(Records for this task begins)

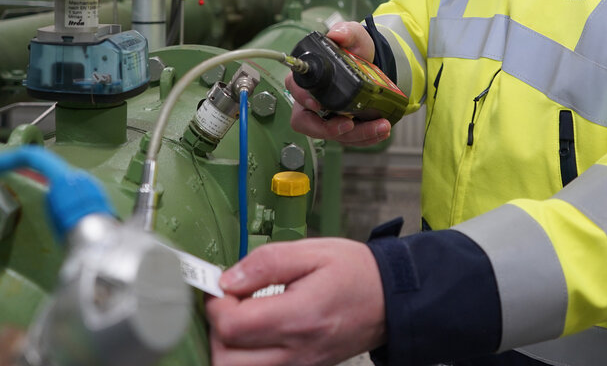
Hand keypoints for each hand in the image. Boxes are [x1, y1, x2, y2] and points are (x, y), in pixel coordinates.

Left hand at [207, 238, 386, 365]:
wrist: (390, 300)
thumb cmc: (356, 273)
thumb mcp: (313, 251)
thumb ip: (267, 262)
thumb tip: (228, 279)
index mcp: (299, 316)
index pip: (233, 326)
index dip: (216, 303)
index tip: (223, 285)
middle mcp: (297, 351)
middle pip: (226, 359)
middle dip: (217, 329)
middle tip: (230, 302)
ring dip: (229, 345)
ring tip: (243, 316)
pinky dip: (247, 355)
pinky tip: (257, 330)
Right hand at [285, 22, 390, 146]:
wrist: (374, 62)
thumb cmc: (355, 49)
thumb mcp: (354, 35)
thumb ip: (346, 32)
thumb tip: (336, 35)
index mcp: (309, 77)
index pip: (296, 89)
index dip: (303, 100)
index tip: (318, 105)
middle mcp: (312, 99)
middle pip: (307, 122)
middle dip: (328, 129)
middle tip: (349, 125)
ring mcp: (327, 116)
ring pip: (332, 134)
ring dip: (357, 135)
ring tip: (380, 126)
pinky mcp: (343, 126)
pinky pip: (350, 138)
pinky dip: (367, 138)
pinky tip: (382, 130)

(Records for this task ends)
(Records for this task begins)

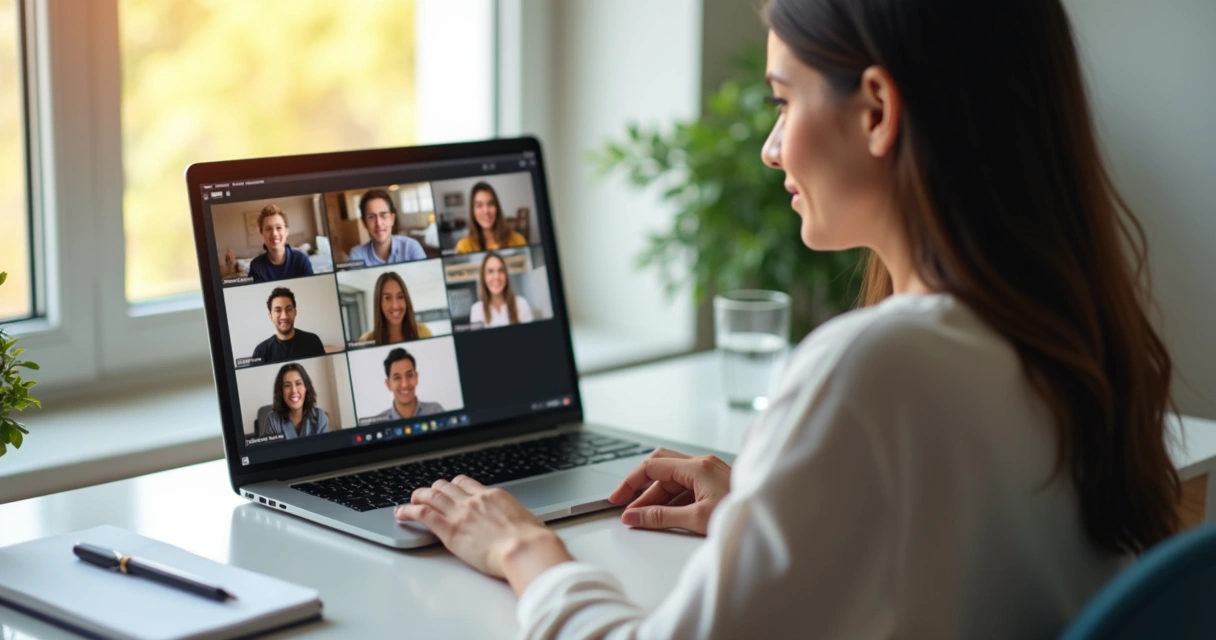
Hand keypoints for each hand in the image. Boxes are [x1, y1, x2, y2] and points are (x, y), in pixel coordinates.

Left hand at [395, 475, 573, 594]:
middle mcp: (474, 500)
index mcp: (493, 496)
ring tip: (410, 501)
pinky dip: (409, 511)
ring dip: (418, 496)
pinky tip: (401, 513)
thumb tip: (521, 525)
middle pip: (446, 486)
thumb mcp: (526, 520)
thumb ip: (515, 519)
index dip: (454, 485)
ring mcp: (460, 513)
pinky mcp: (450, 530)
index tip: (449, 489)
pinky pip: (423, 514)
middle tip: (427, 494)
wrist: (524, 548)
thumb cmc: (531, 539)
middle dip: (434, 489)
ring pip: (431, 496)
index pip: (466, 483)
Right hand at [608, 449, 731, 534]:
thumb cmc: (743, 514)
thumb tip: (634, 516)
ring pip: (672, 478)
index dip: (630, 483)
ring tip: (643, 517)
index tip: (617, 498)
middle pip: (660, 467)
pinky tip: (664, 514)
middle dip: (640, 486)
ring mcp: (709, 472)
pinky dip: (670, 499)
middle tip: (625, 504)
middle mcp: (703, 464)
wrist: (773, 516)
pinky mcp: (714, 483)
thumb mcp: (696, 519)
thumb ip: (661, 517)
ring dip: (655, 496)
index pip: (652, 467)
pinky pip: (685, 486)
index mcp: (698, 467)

(Records for this task ends)
(Records for this task begins)

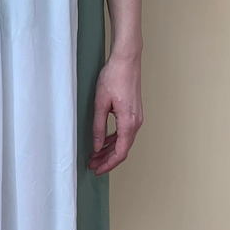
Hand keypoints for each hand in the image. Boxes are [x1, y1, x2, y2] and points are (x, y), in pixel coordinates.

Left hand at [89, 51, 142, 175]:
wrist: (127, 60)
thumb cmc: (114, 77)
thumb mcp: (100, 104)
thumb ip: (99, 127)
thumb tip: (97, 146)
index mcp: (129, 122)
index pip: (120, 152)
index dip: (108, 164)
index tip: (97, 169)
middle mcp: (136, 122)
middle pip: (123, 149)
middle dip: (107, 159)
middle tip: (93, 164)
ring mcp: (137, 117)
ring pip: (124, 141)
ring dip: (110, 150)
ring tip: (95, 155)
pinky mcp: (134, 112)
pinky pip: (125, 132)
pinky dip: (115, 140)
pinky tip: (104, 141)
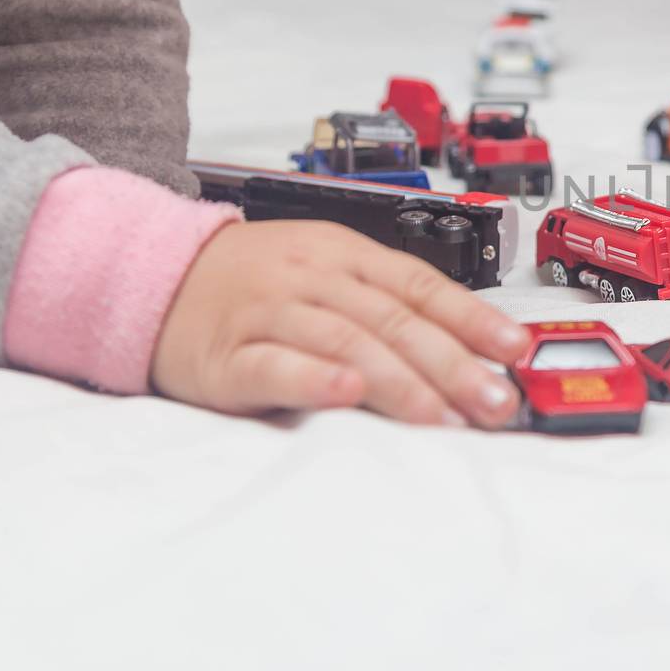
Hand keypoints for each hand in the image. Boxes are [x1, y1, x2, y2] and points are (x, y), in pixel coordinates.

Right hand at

(Records for this task ends)

__The task__. Copy the lines of the data above exactly as written, beginning with the line containing "pinky dip: (670, 499)" and ending with the line containing "index mcp: (698, 467)", and leave out all other lines.

__Answer section__.
pinky dip: (670, 499)
middle tip: (625, 504)
middle mcp: (703, 464)
wrist: (773, 516)
pinky mcp: (714, 483)
thumb mcp: (696, 519)
thumb ip: (661, 517)
ring dip: (655, 496)
index pip: (652, 467)
pinky pip: (685, 486)
index mcp: (698, 467)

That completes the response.